2. Time for Filing: The timely filing of a notice of appeal is mandatory and jurisdictional. Rinaldo v. Corbett, 256 F.3d 1276, 1278 (11th Cir. 2001). In civil cases, Fed.R.App.P. 4(a) and (c) set the following time limits:

(a) Fed.R.App.P. 4(a)(1): A notice of appeal in compliance with the requirements set forth in Fed.R.App.P. 3 must be filed in the district court within 30 days after the order or judgment appealed from is entered. However, if the United States or an officer or agency thereof is a party, the notice of appeal must be filed in the district court within 60 days after such entry. THE NOTICE MUST BE RECEIVED AND FILED IN THE DISTRICT COURT NO LATER THAN THE LAST DAY OF THE APPEAL PERIOD — no additional days are provided for mailing. Special filing provisions for inmates are discussed below. (b) Fed.R.App.P. 4(a)(3): "If one party timely files a notice of appeal, any other party may file a notice of appeal within 14 days after the date when the first notice was filed, or within the time otherwise prescribed by this Rule 4(a), whichever period ends later." (c) Fed.R.App.P. 4(a)(4): If any party makes a timely motion in the district court under the Federal Rules of Civil Procedure of a type specified in this rule, the time for appeal for all parties runs from the date of entry of the order disposing of the last such timely filed motion. (d) Fed.R.App.P. 4(a)(5) and 4(a)(6): Under certain limited circumstances, the district court may extend or reopen the time to file a notice of appeal. Under Rule 4(a)(5), the time may be extended if a motion for an extension is filed within 30 days after expiration of the time otherwise provided to file a notice of appeal, upon a showing of excusable neglect or good cause. Under Rule 4(a)(6), the time to file an appeal may be reopened if the district court finds, upon motion, that the following conditions are satisfied: the moving party did not receive notice of the entry of the judgment or order within 21 days after entry; the motion is filed within 180 days after the judgment or order is entered or within 14 days after the moving party receives notice, whichever is earlier; and no party would be prejudiced by the reopening. (e) Fed.R.App.P. 4(c): If an inmate confined to an institution files a notice of appeal in either a civil case or a criminal case, the notice of appeal is timely if it is deposited in the institution's internal mail system on or before the last day for filing. Timely filing may be shown by a declaration in compliance with 28 U.S.C. § 1746 or a notarized statement, either of which must set forth the date of deposit and state that first-class postage has been prepaid.

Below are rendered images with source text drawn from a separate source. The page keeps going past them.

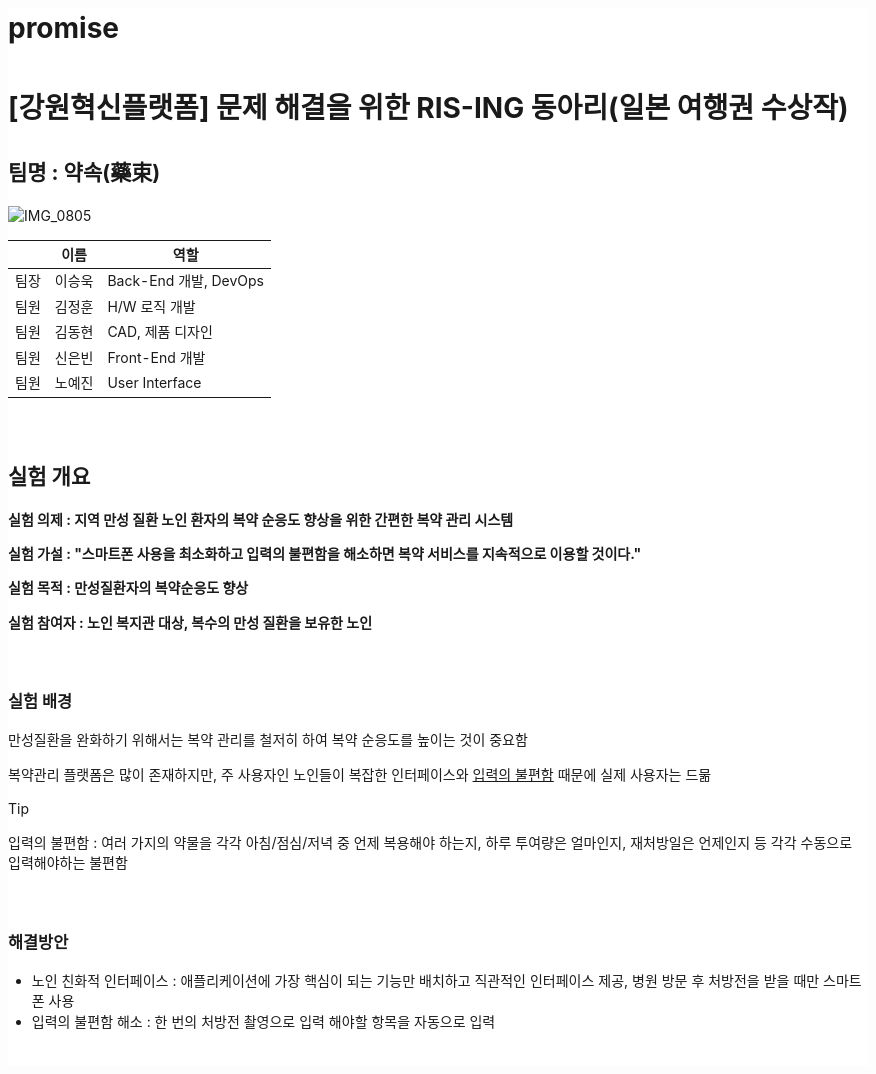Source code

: # promise


# [강원혁신플랫폼] 문제 해결을 위한 RIS-ING 동아리(일본 여행권 수상작)

## 팀명 : 약속(藥束)

![IMG_0805](./images/README/IMG_0805.JPG)

|      | 이름   | 역할                  |
| ---- | ------ | --------------------- |
| 팀장 | 이승욱 | Back-End 개발, DevOps |
| 팀원 | 김정훈 | H/W 로직 개발         |
| 팀원 | 김동현 | CAD, 제품 디자인      |
| 팀원 | 신은빈 | Front-End 개발        |
| 팀원 | 노예진 | User Interface        |

<br>

## 실험 개요

**실험 의제 : 지역 만성 질환 노인 환자의 복약 순응도 향상을 위한 간편한 복약 관리 시스템**

**실험 가설 : "스마트폰 사용을 최소화하고 입력의 불편함을 해소하면 복약 서비스를 지속적으로 이용할 것이다."**

**실험 목적 : 만성질환자의 복약순응도 향상**

**실험 참여자 : 노인 복지관 대상, 복수의 만성 질환을 보유한 노인**

<br>

### 실험 배경

만성질환을 완화하기 위해서는 복약 관리를 철저히 하여 복약 순응도를 높이는 것이 중요함

복약관리 플랫폼은 많이 존재하지만, 주 사용자인 노인들이 복잡한 인터페이스와 <u>입력의 불편함</u> 때문에 실제 사용자는 드묾

> [!TIP]
>
> 입력의 불편함 : 여러 가지의 약물을 각각 아침/점심/저녁 중 언제 복용해야 하는지, 하루 투여량은 얼마인지, 재처방일은 언제인지 등 각각 수동으로 입력해야하는 불편함

<br>

### 해결방안

- 노인 친화적 인터페이스 : 애플리케이션에 가장 핵심이 되는 기능만 배치하고 직관적인 인터페이스 제공, 병원 방문 후 처방전을 받을 때만 스마트폰 사용
- 입력의 불편함 해소 : 한 번의 처방전 촬영으로 입력 해야할 항목을 자동으로 입력

<br>
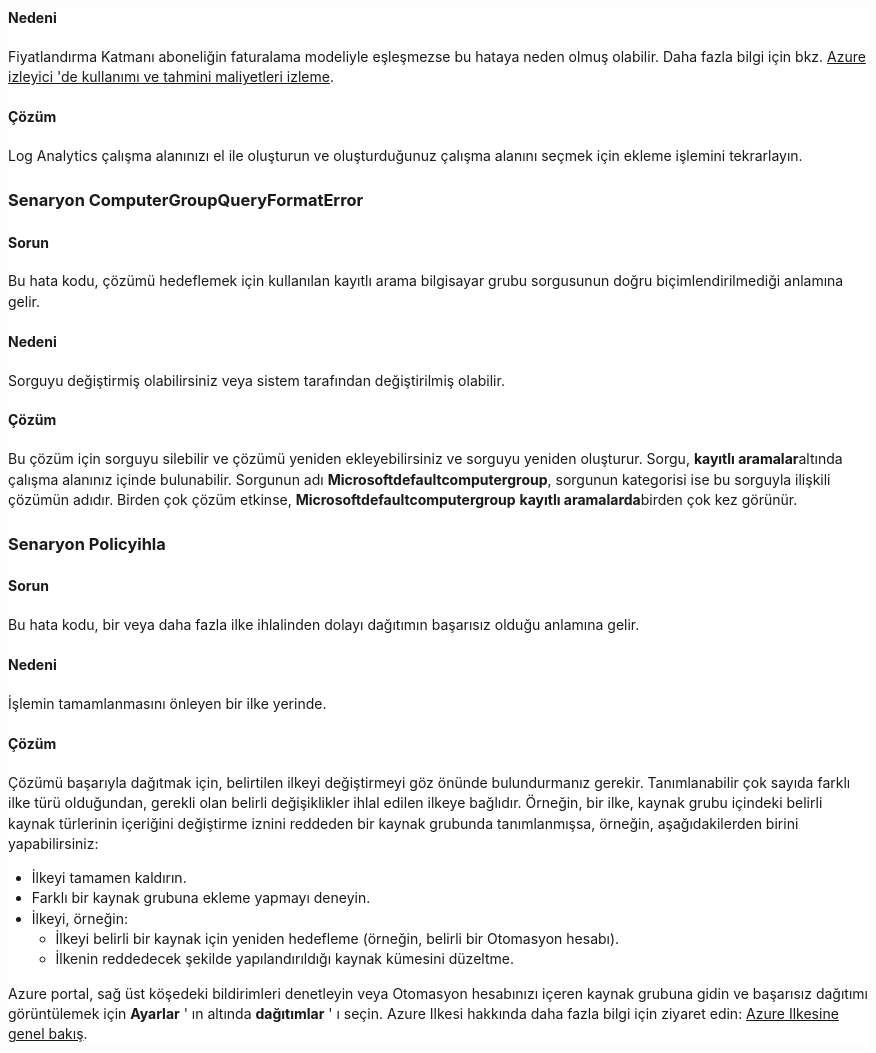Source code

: #### <a name="cause"></a>Nedeni

Fiyatlandırma Katmanı aboneliğin faturalama modeliyle eşleşmezse bu hataya neden olmuş olabilir. Daha fazla bilgi için bkz. [Azure izleyici 'de kullanımı ve tahmini maliyetleri izleme](https://aka.ms/PricingTierWarning).

#### <a name="resolution"></a>Çözüm

Log Analytics çalışma alanınızı el ile oluşturun ve oluşturduğunuz çalışma alanını seçmek için ekleme işlemini tekrarlayın.

### <a name="computer-group-query-format-error"></a>Senaryon ComputerGroupQueryFormatError

#### <a name="issue"></a>Sorun

Bu hata kodu, çözümü hedeflemek için kullanılan kayıtlı arama bilgisayar grubu sorgusunun doğru biçimlendirilmediği anlamına gelir. 

#### <a name="cause"></a>Nedeni

Sorguyu değiştirmiş olabilirsiniz veya sistem tarafından değiştirilmiş olabilir.

#### <a name="resolution"></a>Çözüm

Bu çözüm için sorguyu silebilir ve çözümü yeniden ekleyebilirsiniz ve sorguyu yeniden oluşturur. Sorgu, **kayıtlı aramalar**altında çalışma alanınız içinde bulunabilir. Sorgunun adı **Microsoftdefaultcomputergroup**, sorgunun kategorisi ise bu sorguyla ilişkili çözümün adıdır. Birden çok çözüm etkinse, **Microsoftdefaultcomputergroup** **kayıtlı aramalarda**birden çok kez görünür.

### <a name="policy-violation"></a>Senaryon Policyihla

#### <a name="issue"></a>Sorun

Bu hata kodu, bir veya daha fazla ilke ihlalinden dolayı dağıtımın başarısız olduğu anlamına gelir.

#### <a name="cause"></a>Nedeni 

İşlemin tamamlanmasını önleyen bir ilke yerinde.

#### <a name="resolution"></a>Çözüm

Çözümü başarıyla dağıtmak için, belirtilen ilkeyi değiştirmeyi göz önünde bulundurmanız gerekir. Tanımlanabilir çok sayıda farklı ilke türü olduğundan, gerekli olan belirli değişiklikler ihlal edilen ilkeye bağlıdır. Örneğin, bir ilke, kaynak grubu içindeki belirli kaynak türlerinin içeriğini değiştirme iznini reddeden bir kaynak grubunda tanımlanmışsa, örneğin, aşağıdakilerden birini yapabilirsiniz:

* İlkeyi tamamen kaldırın.
* Farklı bir kaynak grubuna ekleme yapmayı deneyin.
* İlkeyi, örneğin:
  * İlkeyi belirli bir kaynak için yeniden hedefleme (örneğin, belirli bir Otomasyon hesabı).
  * İlkenin reddedecek şekilde yapılandırıldığı kaynak kümesini düzeltme.

Azure portal, sağ üst köşedeki bildirimleri denetleyin veya Otomasyon hesabınızı içeren kaynak grubuna gidin ve başarısız dağıtımı görüntülemek için **Ayarlar** ' ın altında **dağıtımlar** ' ı seçin. Azure Ilkesi hakkında daha fazla bilgi için ziyaret edin: [Azure Ilkesine genel bakış](../../governance/policy/overview.md?toc=%2fazure%2fautomation%2ftoc.json).
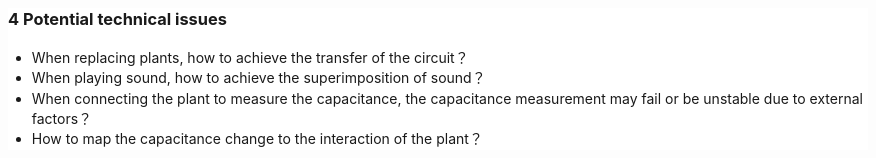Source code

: ### 4 Potential technical issues
- When replacing plants, how to achieve the transfer of the circuit？
- When playing sound, how to achieve the superimposition of sound？
- When connecting the plant to measure the capacitance, the capacitance measurement may fail or be unstable due to external factors？
- How to map the capacitance change to the interaction of the plant？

3. Format of the notice of appeal: Form 1, Appendix of Forms to the Federal Rules of Appellate Procedure, is a suitable format. See also Fed.R.App.P. 3(c). A pro se notice of appeal must be signed by the appellant.

4. Effect of a notice of appeal: A district court lacks jurisdiction, i.e., authority, to act after the filing of a timely notice of appeal, except for actions in aid of appellate jurisdiction or to rule on a timely motion of the type specified in Fed.R.App.P. 4(a)(4).

FootNotes


1. The "amended complaint supersedes the initial complaint and becomes the operative pleading in the case." Krinsk v. SunTrust Banks, Inc., 654 F.3d 1194, 1202 (11th Cir. 2011) (quoting Lowery v. Ala. Power Co., 483 F.3d 1184, 1219 (11th Cir. 2007)).